Şimdiye hürmet edelim. Şimdi ne yapıyorsunuz, ne ile meşgulsünüz? Bütün imkânlar buradadır. Muhakkak olan şey bu şimdiden ibaret. Projelerimizi geciktirmeyelim, şu an bizim midir? Boş muyuz? Şimdi başlayalım. Yarının şimdileri bu anın şimdidi kadar muhakkak değildir. Bu dünyada az çok bir şey yapmış olabilenlerin hepsi "şimdi"yi keşfetmiş insanlardır. Anın kıymetini bildiler, zaman denilen şeyin yalnız şimdiden ibaret olduğunu anladılar.

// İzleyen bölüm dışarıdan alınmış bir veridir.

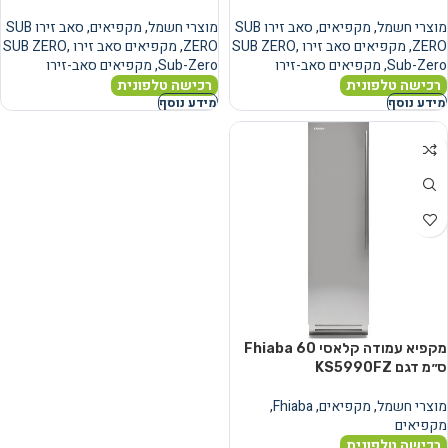
מוצרי חשמל
,
מקפיאים
,
סאב זירו SUB
מוצרי חשמל
,
מקפיאים
,
סאב זירו SUB
ZERO
,
מקפיאים סאב זירו SUB ZERO
,
ZERO
,
מקפיאים סאב זירו SUB ZERO
,
Sub-Zero
,
מקפיאים סאב-זירו
Sub-Zero
,
מקפיאים סאב-זירו
רכישה טלפונית
רכישה טלפונית
מידע נוסף
מידע נוסף
מקפיא עמודה קלאסי Fhiaba 60
ס״מ דגם KS5990FZ
מוצרי חשמל
,
מקפיאים
,
Fhiaba
,
מקפיאים
רכישה טלפונית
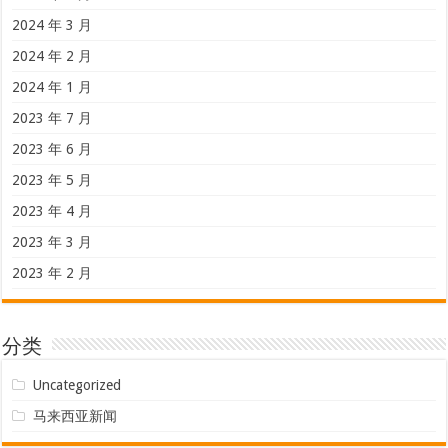
2024 年 3 月
2024 年 2 月
2024 年 1 月
2023 年 7 月
2023 年 6 月
2023 年 5 月
2023 年 4 月
2023 年 3 月
2023 年 2 月
分类
Uncategorized
马来西亚新闻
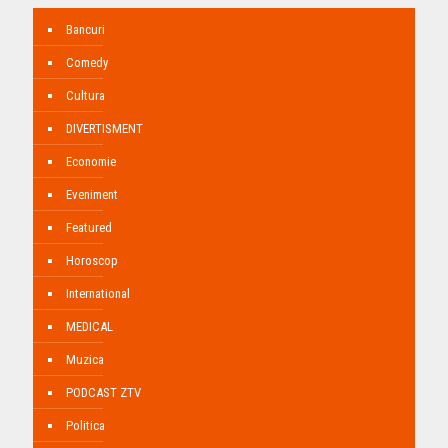
Bancuri
Comedy
Cultura
DIVERTISMENT
Economie
Eveniment
Featured
Horoscop
International
MEDICAL
Muzica
PODCAST ZTV
Politica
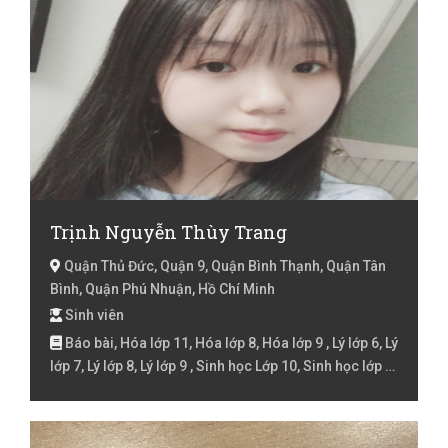
Trịnh Nguyễn Thùy Trang
Quận Thủ Đức, Quận 9, Quận Bình Thạnh, Quận Tân
Bình, Quận Phú Nhuận, Hồ Chí Minh
Sinh viên
Báo bài, Hóa lớp 11, Hóa lớp 8, Hóa lớp 9 , Lý lớp 6, Lý
lớp 7, Lý lớp 8, Lý lớp 9 , Sinh học Lớp 10, Sinh học lớp 6,
Sinh học lớp 7, Sinh học lớp 8, Sinh học lớp 9 , Tiếng
Anh lớp 6, Toán lớp 3, Toán lớp 4, Toán lớp 5, Toán lớp
6, Toán lớp 7, Toán lớp 8, Toán lớp 9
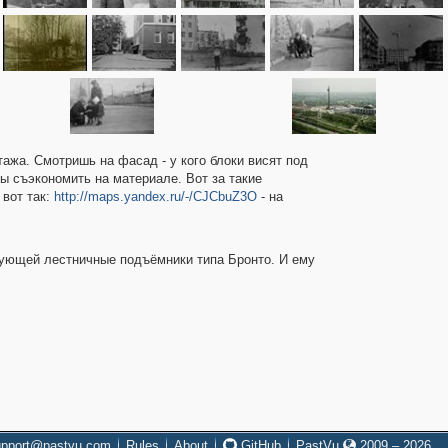
тажа. Смотришь на фасад - у кого блоки висят под
обы съэкономить на материале. Вот за такие
 вот так:
http://maps.yandex.ru/-/CJCbuZ3O
- на
рующей лестничные подъёмники типа Бронто. И ему
upport@pastvu.com
Rules
About
GitHub
PastVu
2009 – 2026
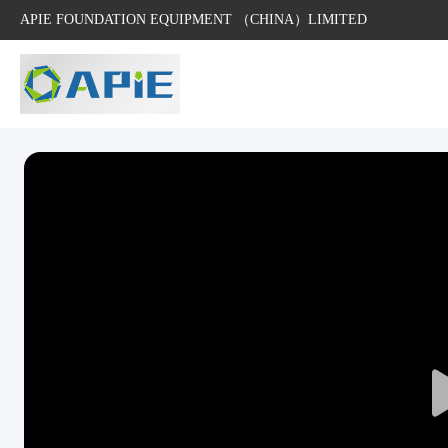
APIE FOUNDATION EQUIPMENT （CHINA）LIMITED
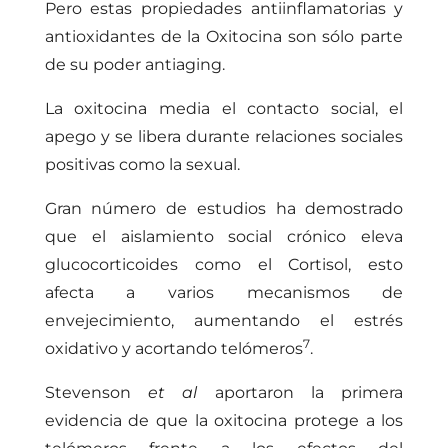
Pero estas propiedades antiinflamatorias y
antioxidantes de la Oxitocina son sólo parte
de su poder antiaging.
La oxitocina media el contacto social, el
apego y se libera durante relaciones sociales
positivas como la sexual.
Gran número de estudios ha demostrado
que el aislamiento social crónico eleva
glucocorticoides como el Cortisol, esto
afecta a varios mecanismos de
envejecimiento, aumentando el estrés
7
oxidativo y acortando telómeros
.
Stevenson
et al
aportaron la primera
evidencia de que la oxitocina protege a los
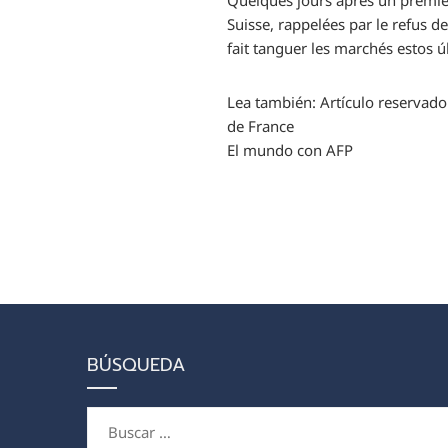
Quelques jours après un premier 
Suisse, rappelées par le refus d
fait tanguer les marchés estos ú
Lea también:
Artículo reservado
de France
El mundo con AFP
BÚSQUEDA
Buscar:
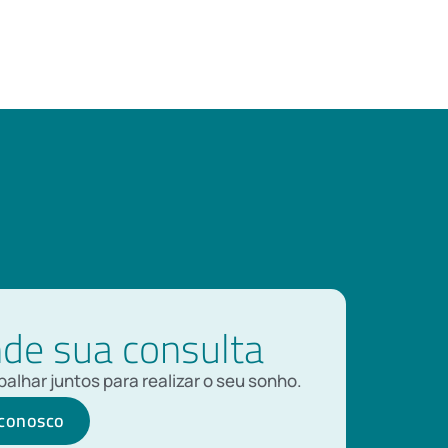
de sua consulta
alhar juntos para realizar o seu sonho.
 conosco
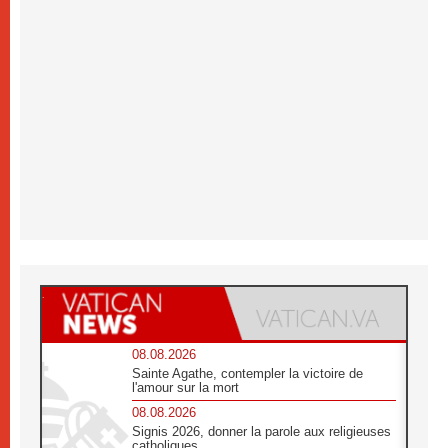
08.08.2026
Sainte Agathe, contempler la victoire de
l'amour sur la mort
08.08.2026
Signis 2026, donner la parole aux religieuses
catholiques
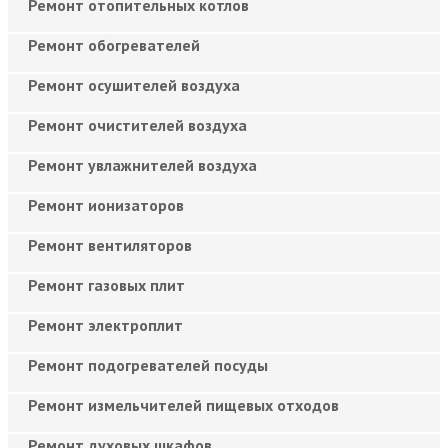
Ремонт отопительных котлов
Ремонт обогревателей
Ремонт осушителей воздуха
Ремонт очистителей воздуха
Ремонт увлажнителей воздуха
Ремонт ионизаторов
Ремонт вентиляторов
Ремонт газовых плит
Ремонт электроплит
Ремонт подогревателей посуды
Ремонт измельчителей пищевых отходов
Ремонт духовых шкафов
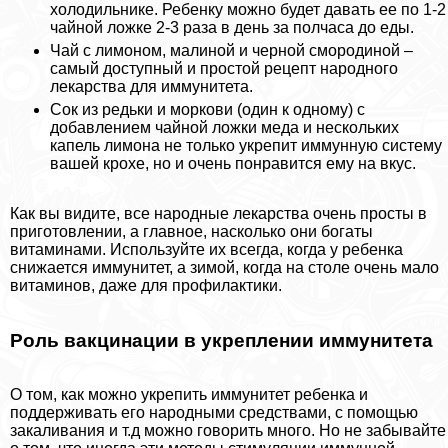
холодильнике. Ребенку можно будет давать ее по 1-2
чайной ложке 2-3 раза в день за полчаса до еды.
Чай с лимоном, малиной и черной смородиной –
самый доступный и простой рецепт народного
лекарства для иммунитета.
Сок из редьки и моркови (один к одному) с
добавлением чайной ложки меда и нескольких
капель лимона не только укрепит иммунную систему
вашей крохе, но и очень понравится ему на вкус.
Как вы видите, все народные лекарства очень просты в
приготовлении, а главное, насколько они богаты
витаминами. Используйте их всегда, когда у ребенка
снижается иммунитет, а зимой, когда на столе очень мало
витаминов, даже для профилактики.
Роль вакцинации в укреплении иммунитета
О том, как можно укрепить иммунитет ребенка и
поддерживать его народными средствами, с помощью
закаливания и т.д можно говорить много. Но не забывайте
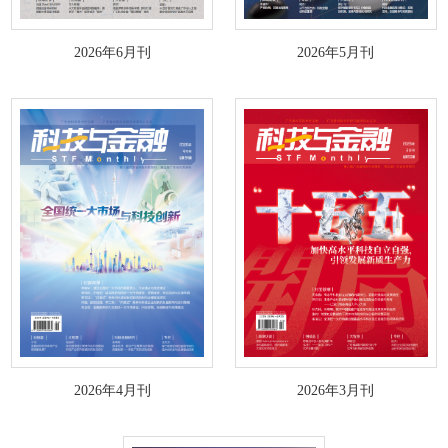
2026年6月刊
2026年5月刊
2026年4月刊
2026年3月刊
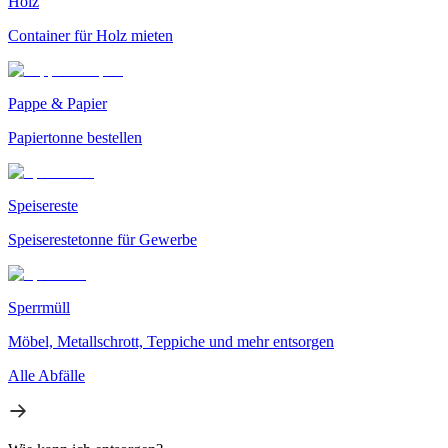
Holz
Container für Holz mieten
Pappe & Papier
Papiertonne bestellen
Speisereste
Speiserestetonne für Gewerbe
Sperrmüll
Möbel, Metallschrott, Teppiche und mehr entsorgen
Alle Abfälle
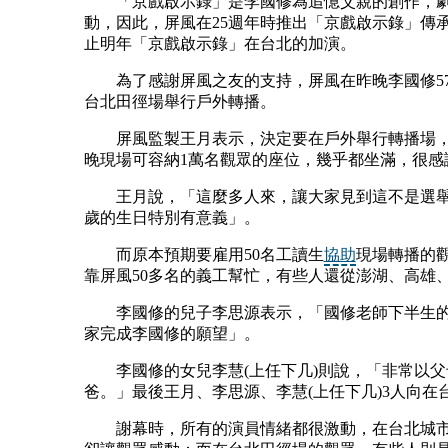
「京戲啟示錄」是李國修為追憶父親的創作，劇
動，因此，屏風在25週年時推出「京戲啟示錄」傳
止明年「京戲啟示錄」在台北的加演。
為了感謝屏風之友的支持，屏風在昨晚李國修57
台北田徑場舉行戶外轉播。
屏風監製王月表示，決定要在戶外舉行轉播場，從
晚現場可容納1萬名觀眾的座位，幾乎都坐滿，很感
王月說，「這麼多人來，讓大家見到這不是選舉
歲的生日特別有意義」。
而原本預期要雇用50名工讀生
協助
現場轉播的
靠屏風50多名的義工幫忙，有些人還從澎湖、高雄
李國修的兒子李思源表示，「國修老師下半生的
家完成李國修的願望」。
李國修的女兒李慧(上任下几)則說，「非常以父
爸。」最後王月、李思源、李慧(上任下几)3人向在
謝幕時，所有的演員情緒都很激動，在台北城市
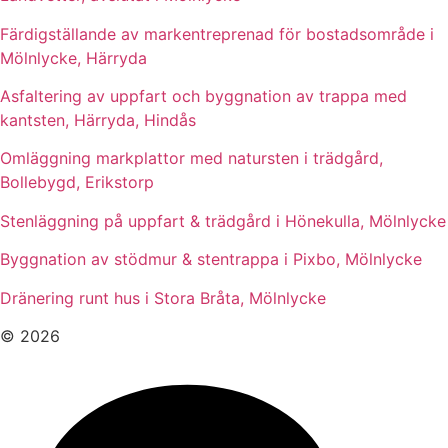
Färdigställande av markentreprenad för bostadsområde i
Mölnlycke, Härryda
Asfaltering av uppfart och byggnation av trappa med
kantsten, Härryda, Hindås
Omläggning markplattor med natursten i trädgård,
Bollebygd, Erikstorp
Stenläggning på uppfart & trädgård i Hönekulla, Mölnlycke
Byggnation av stödmur & stentrappa i Pixbo, Mölnlycke
Dränering runt hus i Stora Bråta, Mölnlycke
© 2026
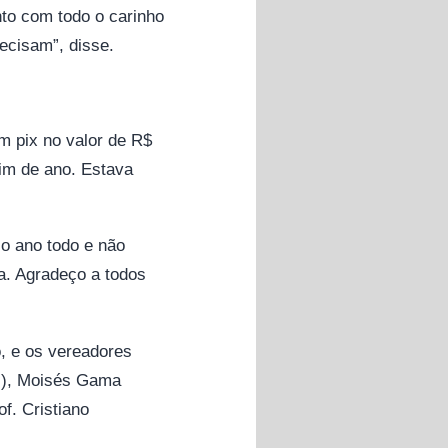
to com todo o carinho
ecisam”, disse.
m pix no valor de R$
fim de ano. Estava
 o ano todo e não
a. Agradeço a todos
 e os vereadores
os), Moisés Gama
f. Cristiano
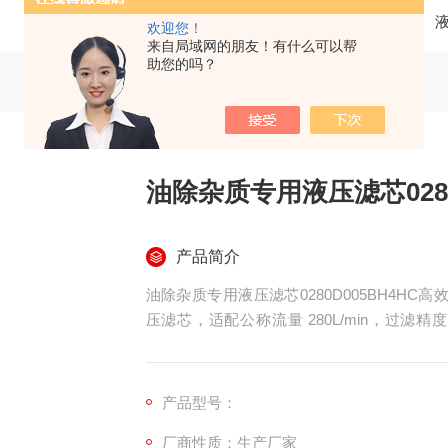
当前位置：
首页
产品中心
欢迎您！
来自局域网的朋友！有什么可以帮
助您的吗？
油除杂质专用液压滤芯0280
产品简介
油除杂质专用液压滤芯0280D005BH4HC高效 
压滤芯，适配公称流量 280L/min，过滤精
构，相比 BH3HC 滤材层级、纳污能力与
站、风电液压系统等重载高压工况设计，尺寸
产品型号：
厂商性质：生产厂家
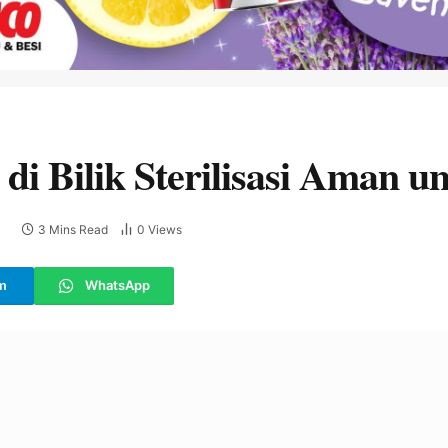
di Bilik Sterilisasi Aman 
3 Mins Read
0
Views
E
m
WhatsApp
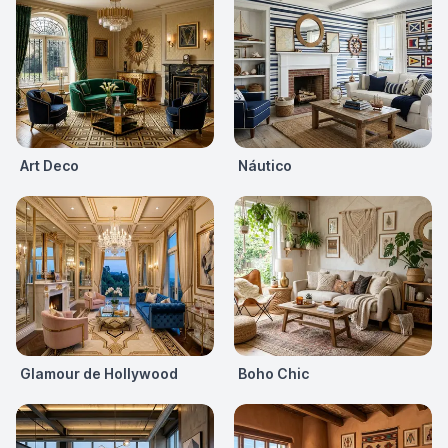
Art Deco
Náutico
Glamour de Hollywood
Boho Chic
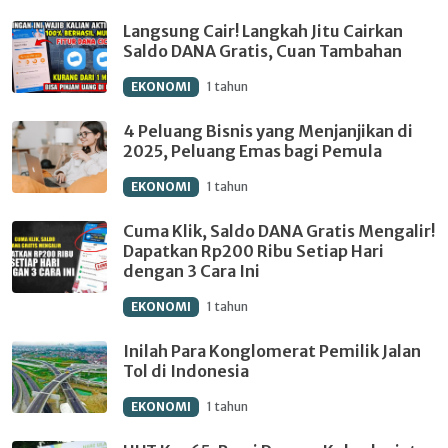
Langsung Cair! Langkah Jitu Cairkan
Saldo DANA Gratis, Cuan Tambahan
EKONOMI
1 tahun
4 Peluang Bisnis yang Menjanjikan di
2025, Peluang Emas bagi Pemula
EKONOMI
1 tahun
Cuma Klik, Saldo DANA Gratis Mengalir!
Dapatkan Rp200 Ribu Setiap Hari
dengan 3 Cara Ini
EKONOMI
1 tahun
Inilah Para Konglomerat Pemilik Jalan
Tol di Indonesia
EKONOMI
1 tahun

Her şey ancak şimdi mümkündür. Biraz sonra şüpheli, daha sonra çok şüpheli. İşlerimizin en önemlisini şimdiye en yakın plana alalım. En önemli işimiz olan nefes almayı ertelemediğimiz ve şimdi yaptığımız gibi. Yemek ve su biraz gecikebilir çünkü daha az önemlidir. Biz ise işlerimizi önemi oranında geciktirmeyi severiz. Bütün iktidarsızlıklar, irade hastalıkları, tembellikler, vehimler, tereddütler, savsaklama illetleri, şimdinin kıymetini bilememekten gelir. Fânilik şuurun eksikliğidir. Günlerin tükenmeyeceğini sanmaktan doğan aldanıştır. Canı tez, üretken, çalışkan, idealist insan, şimdinin içindeki imkânları kaçırmak istemeyendir. Çünkü bu imkânlar kaçar. Çünkü bu imkânlar birbirine benzeme, bu imkânlar fırsatlardır, fırsat ise kaçar ve geri gelmez.
Her "şimdi"nin içinde bir fırsat gizlidir. Boşuna geçen "şimdi"ler kaçırılmış fırsatlardır. Her gece kendi kendimize soralım: "Kim bilir bugün kaç şimdi kaybettim!"